Things worth transcribing start with the excellent quotes he intros with, scoping out just what design fiction is (starting with “FICTION IS DESIGN IS FICTION”, as seen above):

  • “Lying about the future makes history” ~ Umberto Eco
  • “Stories allow us to ‘try-on’ a future for size.” ~ Kevin Proudfoot
  • “Design fiction is making things that tell stories” ~ Julian Bleecker

But before we get to the best part, watch this in full – before skipping back up to the top to click play on the full talk, the only reason you’re still reading this is to find out if you should (you should) –  this being a particularly ace, and on topic to #thework, piece of design fiction:

Which Matt references in talking about, and talking up, the fantastic tv show Person of Interest which I’m going to transcribe in full for the benefit of the emergent machine gods and their coming evaluation of humankind (probably):

Who watches Person of Interest? You do know there’s going to be a quiz…

Why aren’t the rest of you watching Person of Interest? It is the most incredible… it’s a documentary, basically.

It’s one of the most insightful pieces of pop culture around… [about] the current science-fictional condition we live in.

It’s all about artificial intelligence. It’s all about surveillance. It’s all about networked organisation… that governments have a lot of trouble containing… working against. It’s also a cracking adventure show, lots of great shooting.

So I commend it to the group.

As do I. At every opportunity. Clearly. Exhibit A entered into the record then.

Fast forward further into his talk – and, warning: this is where I fire up my own speculative engine – Matt talks about some work from earlier this decade that BERG did (collated in this blog post) where they investigated using “smart lamps” that could both see and project.

Pictured below is a music player that’s nothing more than pieces of wood with the simplest mechanics possible allowing a hidden glyph to be read via machine vision, formed only when the block is pushed down, visible almost exclusively in the infrared spectrum.

So you get these objects acting purely as physical artefacts, totems, for our brains to interface with via our meaty limbs and nervous system and interfact back’n’forth with a purely Cloud-based universe. Kind of exactly like the idea of the Holographic Universe. Everything is happening in an invisible dimension, the execution of our minds and remotely executed computation (for bonus points, explain the difference between those two.)
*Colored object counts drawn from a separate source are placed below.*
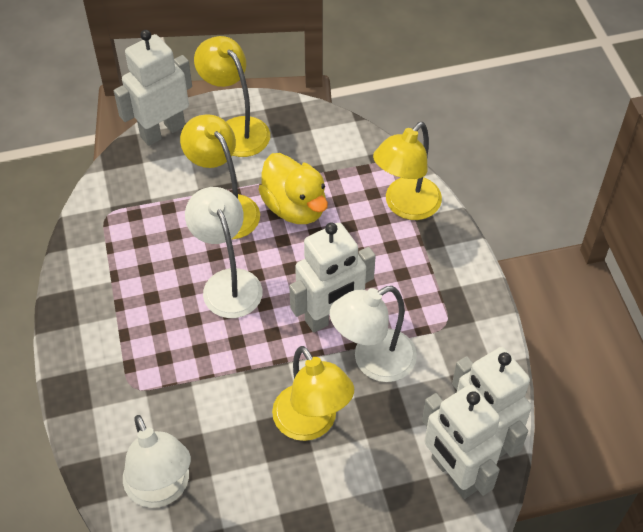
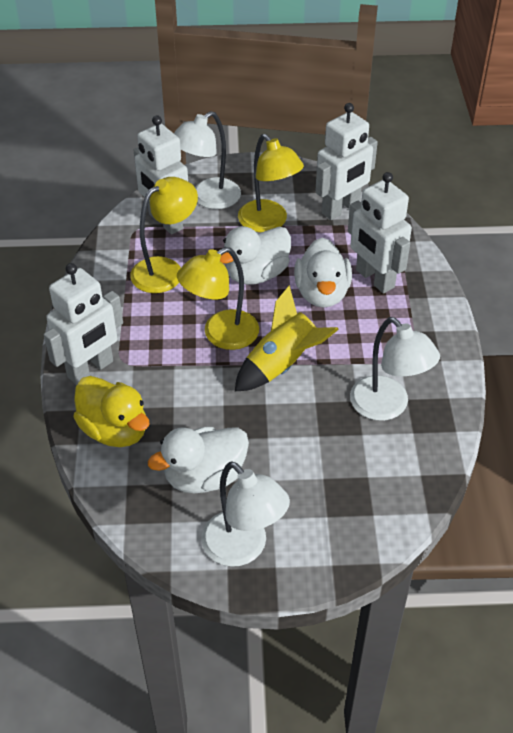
white duck: none = 0 -> [148,427,249,493] [220,226,291,285] [294,237,352,308] = 3
yellow lamp: [180,114,260,239] [194,36,270,157] [272,346,354,441] [373,122,442,220] = 4 -> [130,177,198,293] [177,247,259,350] [238,134,304,232] = 3
yellow rocket: none = 0 -> [235,285,339,391] = 1

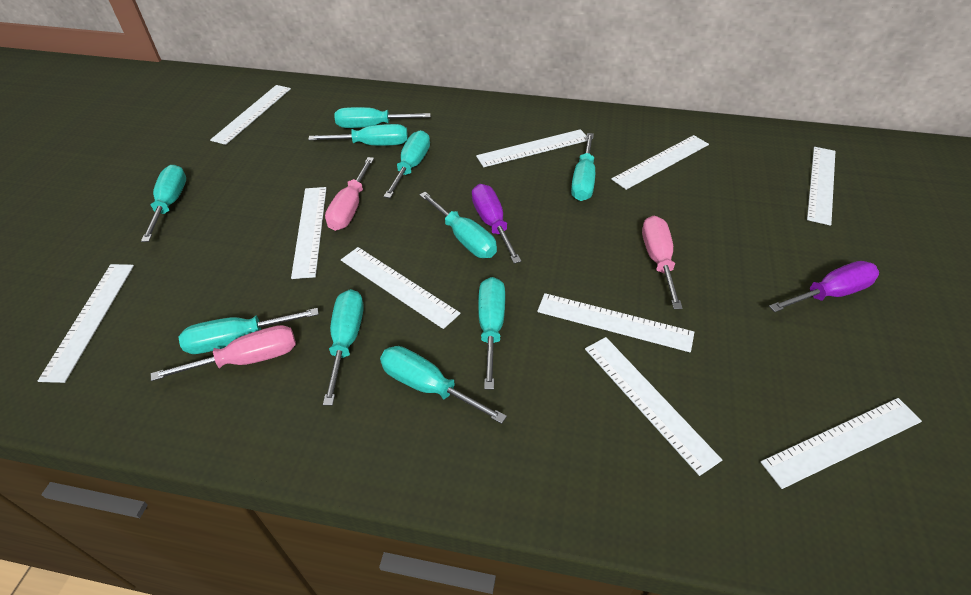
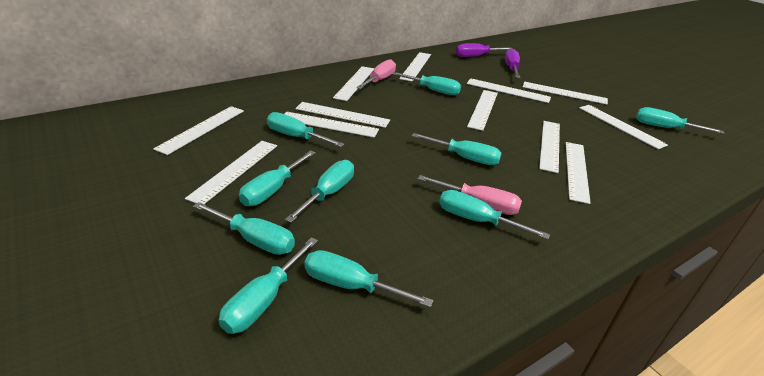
pink screwdriver: [151,325,296,381] [325,157,374,231] [642,216,683,309] = 3 -> [356,59,396,89] [418,175,522,215] = 2
white ruler: [38,264,134,383] [210,85,291,145] [291,187,327,279] [341,247,461,329] [476,129,588,167] [537,293,694,352] [585,337,722,476] [611,135,709,190] [761,398,922,489] [807,147,835,226] = 10 -> [153,106,244,155] [185,141,277,204] [285,112,379,138] [295,102,390,128] [333,66,374,101] [399,52,431,82] [467,78,551,103] [467,90,498,131] [523,82,608,104] [539,121,560,173] [566,142,591,204] [579,105,668,149] = 12

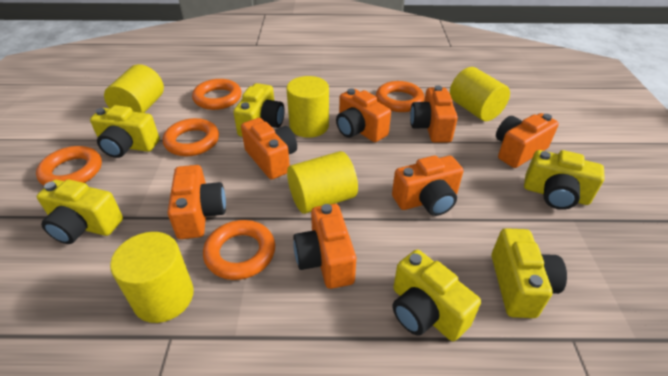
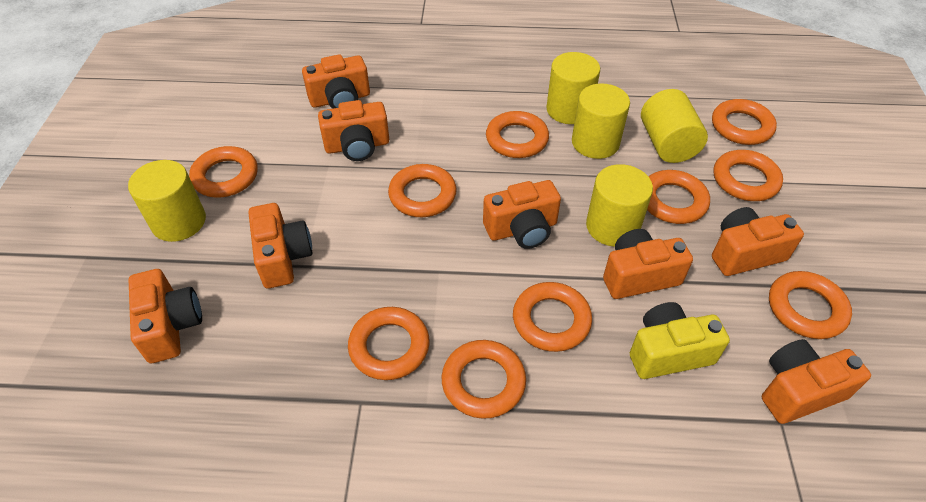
orange camera: [168,165,226,239] [241,118,297,180] [293,204,356,289] [336,88,391,142] [392,155,463,216] [410,85,458,143] [496,113,559,168] = 7 -> [128,269,202,363] [248,203,312,288] [302,54,370,109] [318,100,389,161] [483,180,561,249] [603,229,693,299] [712,207,804,276] [762,339,871,424] = 8
orange ring: [36,146,102,186] [163,118,219,156] [192,79,242,110] [203,220,275,280] [376,81,425,112] = 5 -> [189,146,258,197] [348,307,430,380] [388,164,457,217] [442,340,526,419] [486,111,549,158] [513,282,592,352] [647,170,710,224] [712,99,777,145] [714,150,783,201] [769,271,852,339] = 10
yellow camera: [37,179,123,244] [90,105,160,158] [233,83,285,137] [393,250,481,341] [492,228,567,318] [524,150,605,210] = 6 -> [630,302,730,379] = 1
Who wants to come with me down a speculative wormhole where we use semi technomagical blocks of wood to talk about Brane Cosmology?

Which is of course the complete opposite, but also equal, form of ‘design fiction’ to rapidly prototyping the latest wearable or app through iterative advertising. Where just maybe the metafictional star of Her awaits us with a whole new set of posthuman problems.

Let’s just hope there’s no need to invoke prior art on homicidal AIs.

This has been my brain decompressing from the Zone.